Nanomaterials have been widely used for a diverse range of applications from environmental to biological engineering and therapeutics. Among different types of nanomaterials, gold nanomaterials are promising candidates because of their minimal toxicity, ease of fabrication, and electrical conductivity. Gold nanomaterials are used in applications such as regenerative medicine, specifically for engineering of electroconductive tissues (e.g. cardiac, nerve or skeletal) that could be used for treatment of trauma, injuries or diseases. However, there are still knowledge gaps regarding mechanistic understanding about interactions between gold nanomaterials with electroactive human heart cells. This research team brings interdisciplinary expertise in biological, environmental and nanotechnology engineering. It aims to synthesize diverse geometries of gold nanomaterials and use 3-dimensionsal hydrogel biomaterials that mimic a porous tissue microenvironment to independently study the biophysical and electrical interactions of nanomaterials with human heart cells at cellular and molecular levels. The project has been carefully designed to broadly impact society through educating the next generation of high school, undergraduate, and graduate students, while bringing synergy among scientists across interdisciplinary fields.

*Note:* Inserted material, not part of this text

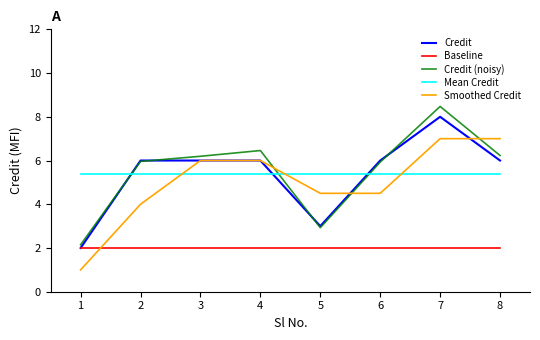

True or false: Smoothed Credit has a value of 10.7 at 2.

False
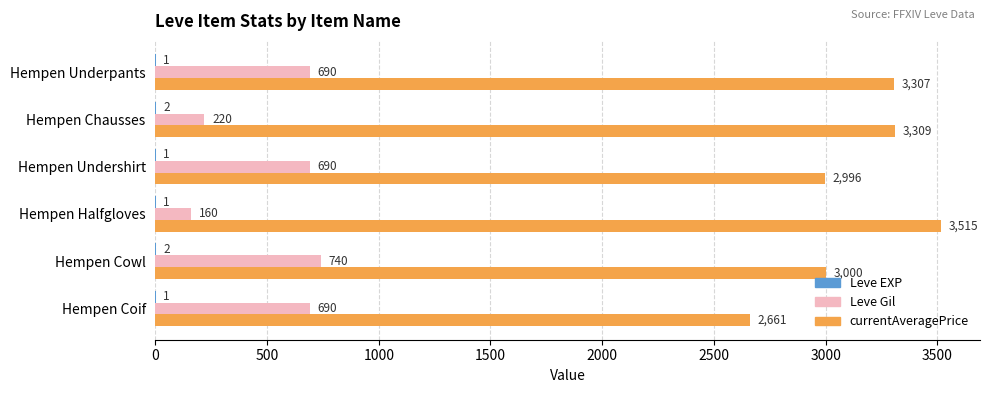

Between Hempen Underpants and Hempen Coif, which series saw the biggest shift?

currentAveragePrice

This project focuses on the development of a mechanistic and fundamental framework for the interactions of gold nanomaterials with human cardiac cells (i.e. heart cells) that modulate their biological response. The research design is based on a two-fold strategy, through independent assessment of the biophysical and electrical interactions of gold nanomaterials with cardiac cells. First, a library of gold nanomaterials with a wide range of geometries and defined surface chemistries, will be synthesized and then embedded in hydrogel-based scaffolding biomaterials to mimic a porous native-like tissue microenvironment found in the heart. Subsequently, cellular uptake of gold nanomaterials, surface colonization, spreading as well as changes in cytoskeletal structure of the cardiac cells and specific protein markers will be assessed within the nano-enabled hydrogels. Next, gold nanoparticles will be synthesized with different surface functionalities, while maintaining a fixed particle geometry, to specifically isolate the effect of varying conductivity of nanomaterials on the electrophysiological response of cardiac cells. Through these research objectives, the team will test the overarching hypothesis that the mode of interaction of gold nanomaterials with cardiac cells is through two primary independent pathways by which gold nanomaterials influence the cellular-level function and molecular-level response of the cells. These two pathways are biophysical and electrophysiological sensing. The outcome of this study will generate fundamental knowledge for in depth understanding of interactions of conductive nanomaterials with human cells and will further enable better design of nanomaterials for biological and environmental systems. Additionally, the interdisciplinary nature of this study will train the next generation of high school, undergraduate and graduate students, will broadly present the methodology and the outcome of this research to the scientific community and will bring together scientist and collaborators across interdisciplinary fields, ranging from bioengineering to nanotechnology, surface engineering, and cell biology.
This award reflects NSF's statutory mission and has been deemed worthy of support through evaluation using the Foundation's intellectual merit and broader impacts review criteria.